Other treatment-related considerations
(1) HCG for cryptorchidism and micropenis: In children under 2 years of age, HCG treatment can facilitate the descent of cryptorchidism into the scrotum. Many guidelines recommend that cryptorchid descent fixation surgery should be performed within 1 year of age to minimize the impact on testicular spermatogenesis. In children, short-term HCG therapy (500-1000 IU intramuscularly twice a week for 3 months) may promote penile growth by promoting androgen production in the testes. Changes in penis, blood testosterone, height and bone age should be monitored during drug administration.
(2) Autonomic return to normal hypothalamic-pituitary-gonadal axis function (reversal): About 3-20% of patients can return to normal hypothalamic-pituitary-gonadal axis function on their own during long-term treatment, called reversal. The clinical manifestations are a gradual increase in endogenous gonadotropin levels, a gradual increase in testicular volume, and autonomous production of testosterone and sperm. At the time of diagnosis, a higher LH level in the basal state or treprostin excitation test with a relatively large basal testicular volume is an important indicator of future reversal of gonadal axis function. Therefore, it is important to monitor changes in testicular volume and gonadotropin levels during the course of treatment. In patients with endogenous LH ≥ 1IU/L, the drug should be intermittently discontinued to observe whether the function of the autonomic gonadal axis is initiated, and if necessary, repeat the treprostin excitation test to evaluate the functional status of the hypothalamic-pituitary-gonadal axis.

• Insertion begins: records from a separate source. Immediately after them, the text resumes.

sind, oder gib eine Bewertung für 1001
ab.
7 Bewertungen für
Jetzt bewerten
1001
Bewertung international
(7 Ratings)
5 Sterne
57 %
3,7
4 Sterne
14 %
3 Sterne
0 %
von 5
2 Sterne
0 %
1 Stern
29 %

(3) Genetic counseling: Once the diagnosis of the causative gene is clear, the risk of disease in the offspring can be roughly inferred. The diagnosis of the causative gene is not clear in most patients. Even with the same genetic mutation, gonadal axis function can vary widely. Due to the complex relationship between genotype and clinical phenotype, it is difficult to accurately assess the risk of disease in the offspring.
(4) Routine calcium and vitamin D supplementation: Bone mineral density is reviewed at 2-3 year intervals. BMD may return to normal with long-term testosterone supplementation.
(5) Psychological assessment and treatment: Long-term hypogonadism and poor development of secondary sexual characteristics can lead to low self-esteem and seriously affect the quality of life of patients. After androgen supplementation and spermatogenesis treatment, the mood will improve with the development of secondary sex characteristics and sperm production. Therefore, psychological support should be given in a timely manner during the consultation and treatment.
(6) The effect of testosterone on substance metabolism: Long-term testosterone deficiency is related to the occurrence of obesity and diabetes. Testosterone replacement therapy will improve body components, increase insulin sensitivity and reduce C-reactive protein, thus improving metabolism of blood glucose and blood lipids. Therefore, blood glucose and lipid levels should be routinely monitored during treatment, and patients should be encouraged to maintain ideal body weight.